The Fuel for Life Tour was a 1986 concert tour by English heavy metal band Judas Priest, to support their album Turbo.

Recordings
The band's second live album Priest...Live! and their DVD set Electric Eye feature performances recorded at The Omni, Atlanta, Georgia on 15 June 1986 and the Reunion Arena, Dallas, Texas on 27 June 1986. The 30th anniversary edition of Turbo, released in 2017, features a 2-disc live recorded performance from the 22 May 1986 show at Sandstone Amphitheater in Bonner Springs, Kansas. 
Other official live recordings include "Desert Plains" (Point of Entry bonus track), "Locked In" (Turbo bonus track), "Hell Bent for Leather" (Priest... Live! bonus track), "Private Property" ("Parental Guidance" b-side) and "Love Bites" (Metalogy), all recorded at Kiel Auditorium, St. Louis, Missouri, on 23 May 1986.

### [Assigned task 1]
Print the lines in the rows below exactly, from the line containing "How many slices are in this pie chart?" through the line containing "Count the number of categories in the chart.", inclusive, and omit the pictures.

### [Data for review]
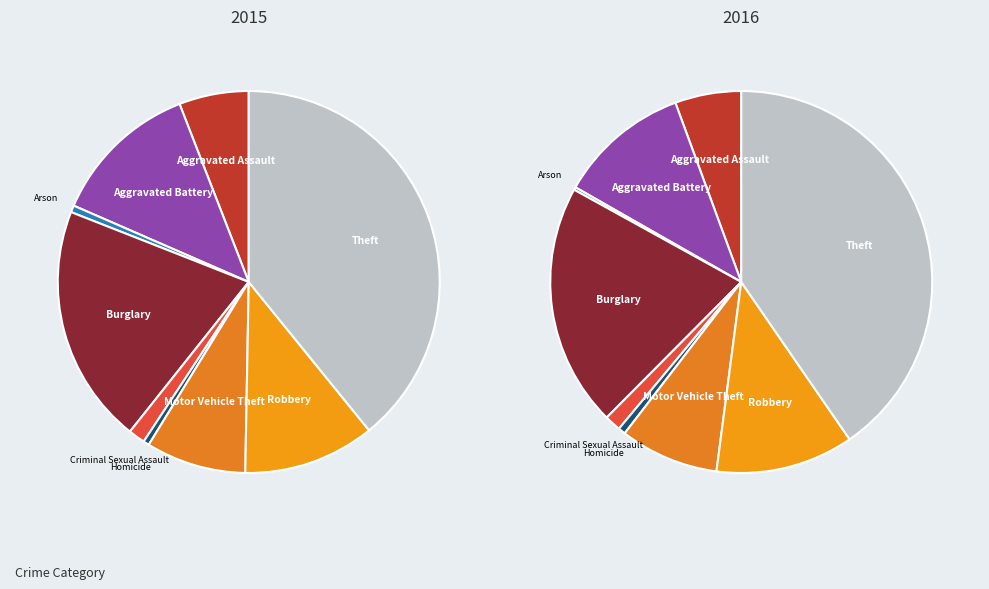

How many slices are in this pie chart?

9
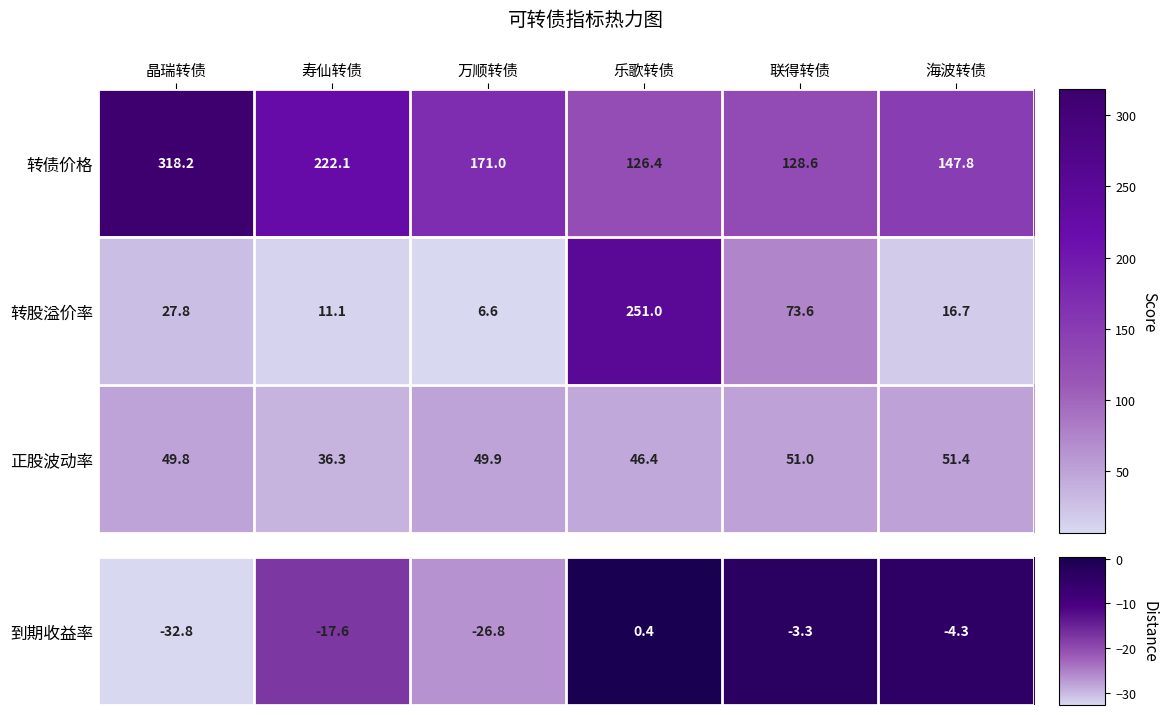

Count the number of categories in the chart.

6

---

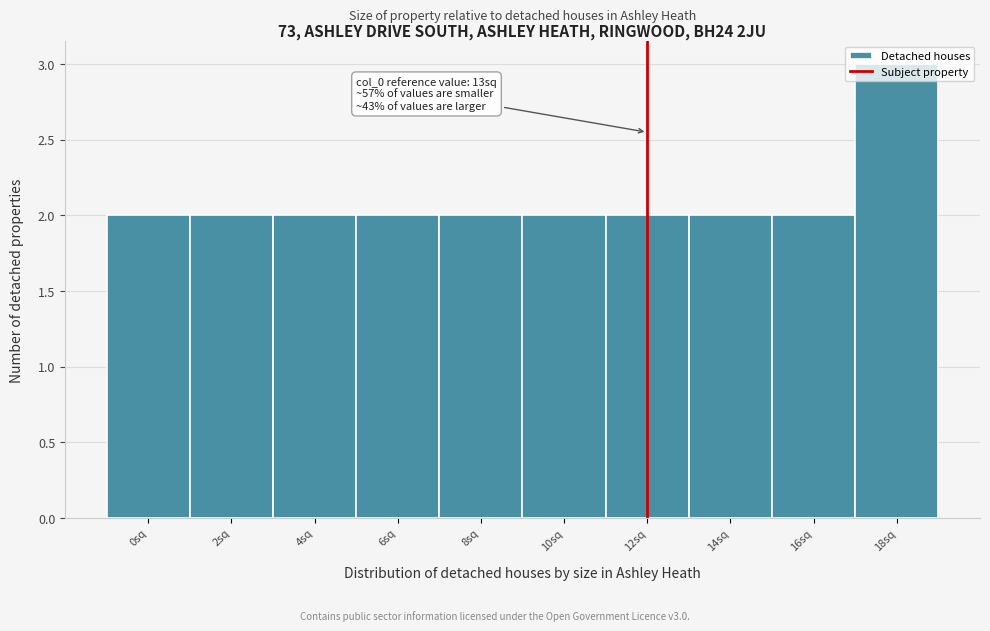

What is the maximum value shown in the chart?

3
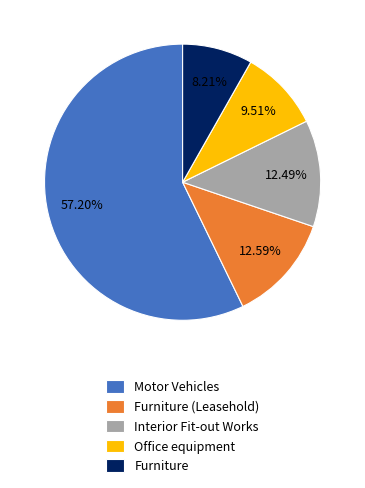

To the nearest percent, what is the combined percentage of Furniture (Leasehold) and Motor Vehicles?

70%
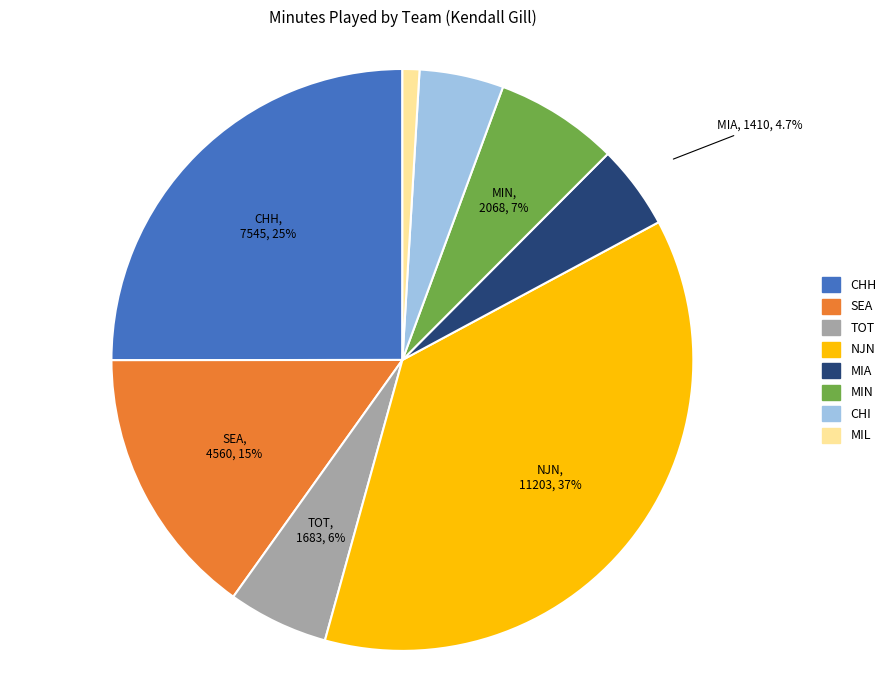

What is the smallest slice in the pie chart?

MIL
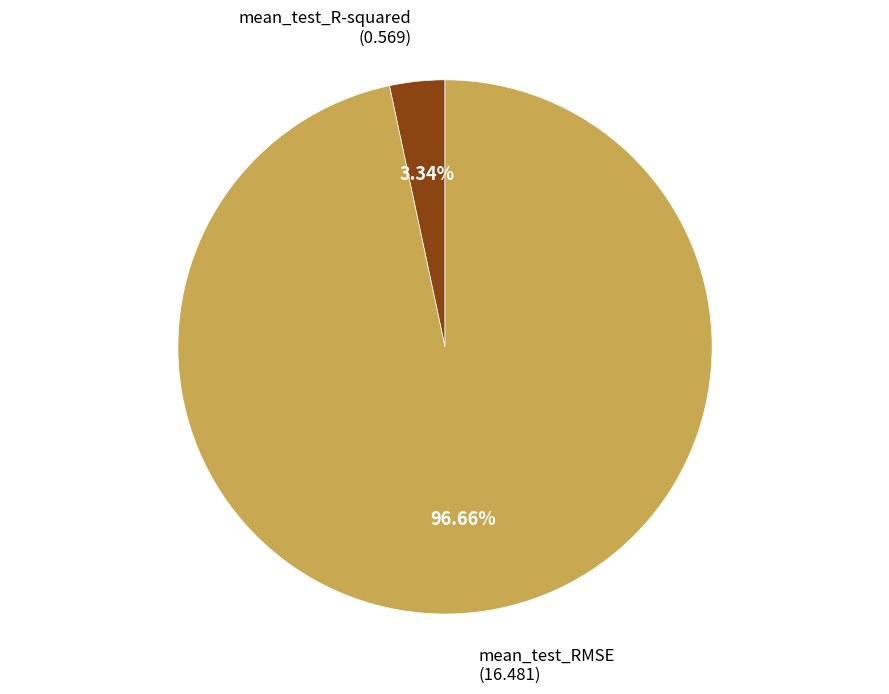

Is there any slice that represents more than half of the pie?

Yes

==

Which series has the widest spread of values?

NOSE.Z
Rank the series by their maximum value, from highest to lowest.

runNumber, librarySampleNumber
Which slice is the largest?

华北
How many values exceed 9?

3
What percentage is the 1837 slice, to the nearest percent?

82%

### [Assigned task 2]
Output the passage on the Fuel for Life Tour exactly, from "The Fuel for" through "Bonner Springs, Kansas.", inclusive.

### [Problem solution 1]
How many slices are in this pie chart?

9

Count the number of categories in the chart.

### [Problem solution 2]
The Fuel for Life Tour was a 1986 concert tour by English heavy metal band Judas Priest, to support their album Turbo.

Recordings
The band's second live album Priest...Live! and their DVD set Electric Eye feature performances recorded at The Omni, Atlanta, Georgia on 15 June 1986 and the Reunion Arena, Dallas, Texas on 27 June 1986. The 30th anniversary edition of Turbo, released in 2017, features a 2-disc live recorded performance from the 22 May 1986 show at Sandstone Amphitheater in Bonner Springs, Kansas.